After thinking through the questions that most often come up with my students, I’ve compiled a list of things parents can discuss with their older teenagers to help them get ready for higher education, and adult life in general.
How to navigate differences. My freshmen often don’t know how to work with a professor who’s differently abled, from another country, or lacking the friendly demeanor of many high school teachers. Their classmates may include people who are different from what they’re used to as well, whether in nationality, gender identity, sexual identity, religion or race. This is a good thing, of course, because most of us want our children to learn to respect, befriend and work well with people who are not just like them. But too often, freshmen are flummoxed by these differences, instead of intrigued by them. Talking with them about what modern colleges and universities will be like can help, as can helping them learn about current events. Americans too often live in a bubble, and our political environment keeps our focus relentlessly on our own troubles. But in college, your child will meet people from all over the world, and he or she should have some idea of what the rest of the world is like.
How money works. For every student I’ve met who has a job, there are three more who don’t really understand how much money they’ve borrowed to attend college, and how long it will take to pay it back. They should understand this, as well as how credit works, how much money they have to spend per semester, and why having a budget is a good idea.
How to deal with illnesses. I’m always amazed by how quickly students get sick in college (so many germs and so little sleep is my guess) and how often their first response is to turn to the nearest “real” adult for help. But while many of my colleagues and I will do our best, we’re not really on campus to evaluate fevers or suggest over-the-counter medicines. Students need to learn how to care for themselves when they are ill, and where to get help from a medical professional when they need it.
How to manage homesickness. So many parents send their children off to college with their hearts in their throats, hoping that they’ll be happy in their new school. But the truth is, many students are not happy, at least not at first. Few make good friends on the first day, or even in the first month, and managing the stress that comes with college/adult life is hard. Instead of wishing that your kids will be happy, teach them that they will face sad and lonely times, far away from home and the familiar, and that they have the inner resources to cope with their homesickness. Too many of my students think that “everyone else” loves college and that they alone are having a hard time. It’s just not true.
How to deal with sexual assault on campus. All students need to be equipped with information about what to do if they see an assault happening, or if it happens to them. It is a horrific and terrible part of being at college, but if you tell yourself that your kid knows what to do and won’t do that even though you’ve never discussed it, you’re fooling yourself. Teenagers usually know what the right thing is, but they need help to think through how to do it.

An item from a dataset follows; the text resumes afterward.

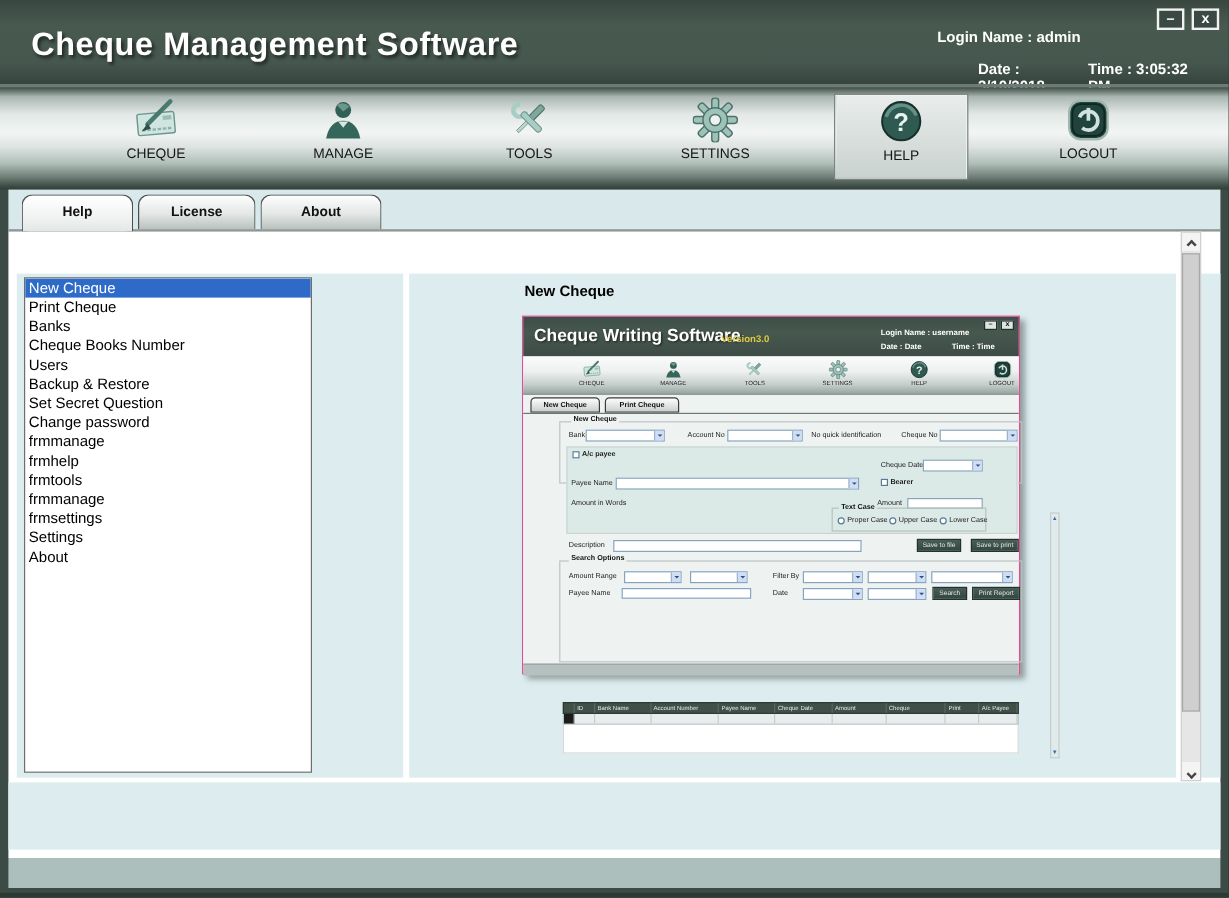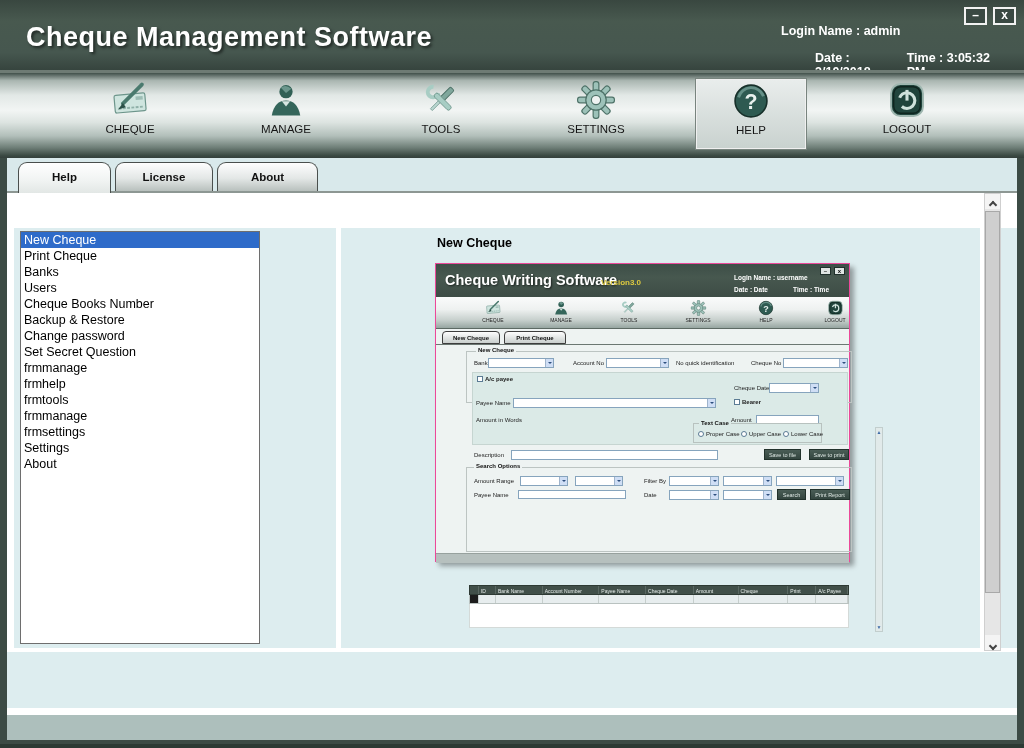"Users" div.li { order: before "Cheque Books Number" -> after "Cheque Books Number" }
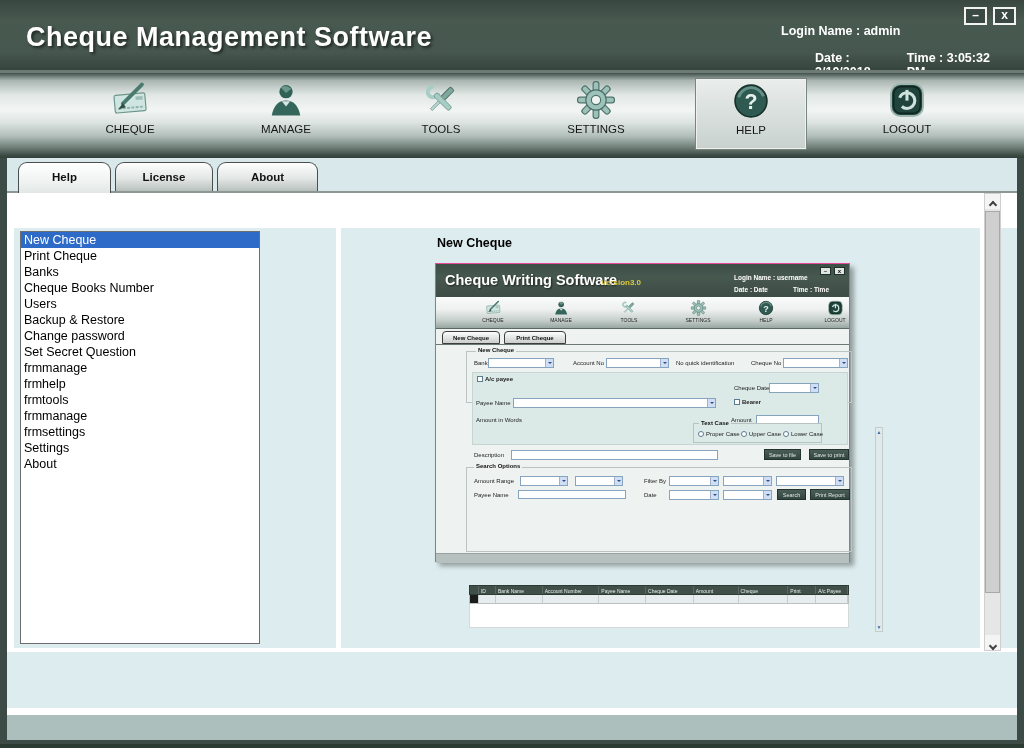"Change password" div.li { order: before "Set Secret Question" -> after "Set Secret Question" }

How to use their manners. I’m not talking about elaborate Edwardian-era silverware rules, but make sure they know the basics: how to send a polite email to a professor. To hold the door to the library open for the person behind them. To say “thank you” to the cafeteria workers. Most campuses are villages, and word gets around pretty quickly about who’s pleasant and who’s not.
How college life is depicted on television and film, and how that compares with real life, including parents’ experiences. My students are actually quite interested in old folks’ college stories. And it has been shocking to realize how often students expect college to be like the movies they’ve seen. “Pitch Perfect” is a fun film, but it never shows a student sitting in the library, reading and writing until 2 a.m. I like “Legally Blonde,” too, but it’s not what college is really like.

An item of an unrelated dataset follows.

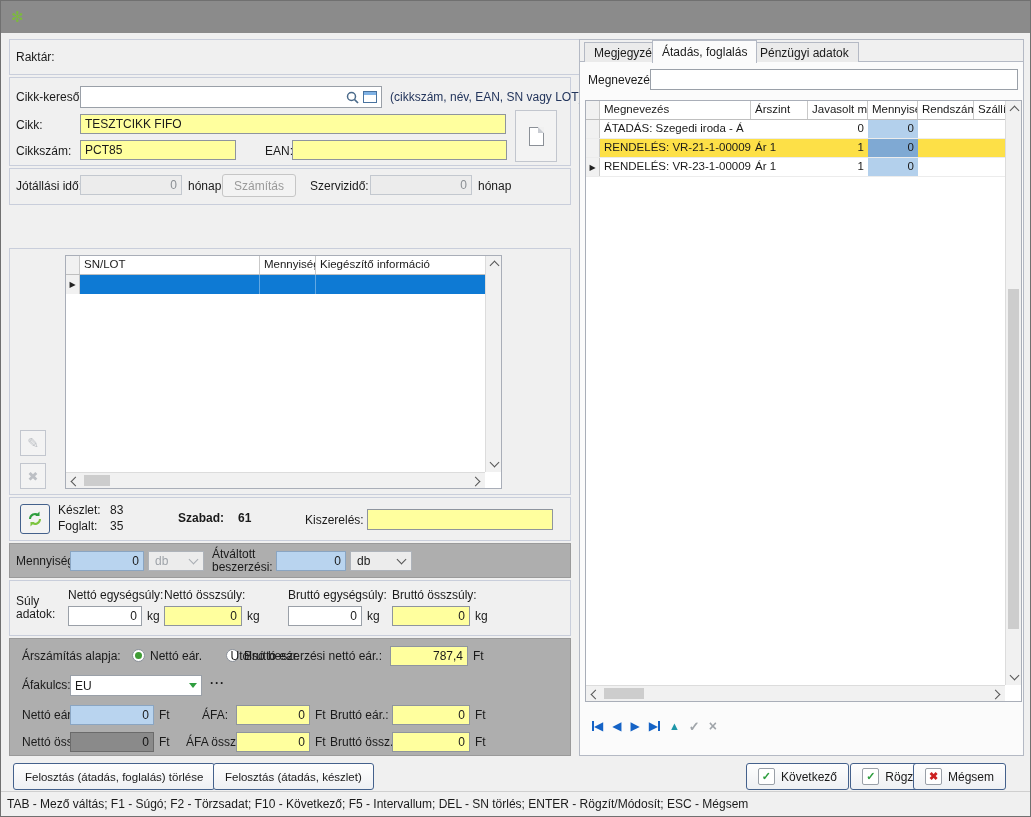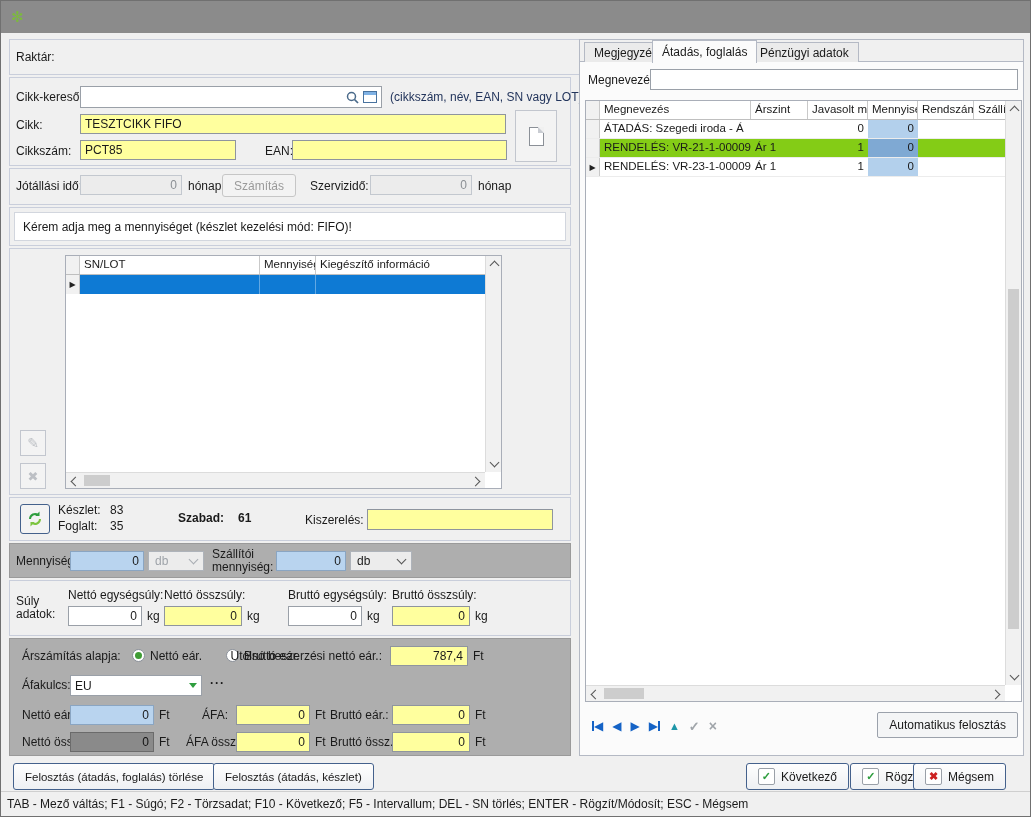"RENDELÉS: VR-21-1-00009" div.gr { background: #84cc16 -> #fde047 }
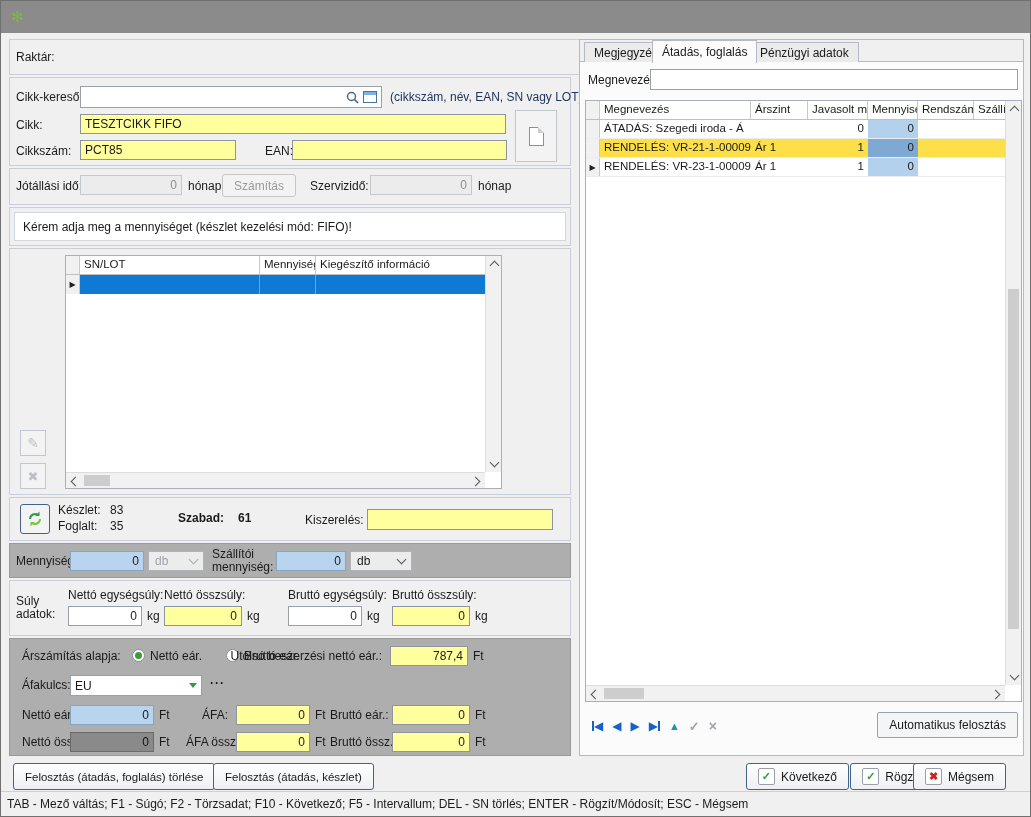"Kérem adja meg a mennyiséget" div.grp { html: <div> <div> <span>Kérem adja meg a mennyiséget (készlet kezelési mód: FIFO)!</span> </div> </div> -> none }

Of course, the point is not to overload them, but to help them get ready for the next complicated, exciting and challenging stage in their education. By the way, I also teach upperclassmen, and they all tell me that although they wished they had known more about college before leaving home, the support and love of their families has given them the strength to figure things out as they go along. That’s ultimately what’s most important.
Shannon Reed is a former high school English and theater teacher; now she’s a freelance writer and teaches English and creative writing. She is mainly known as a humorist for the New Yorker, McSweeney’s Internet Tendency and BuzzFeed.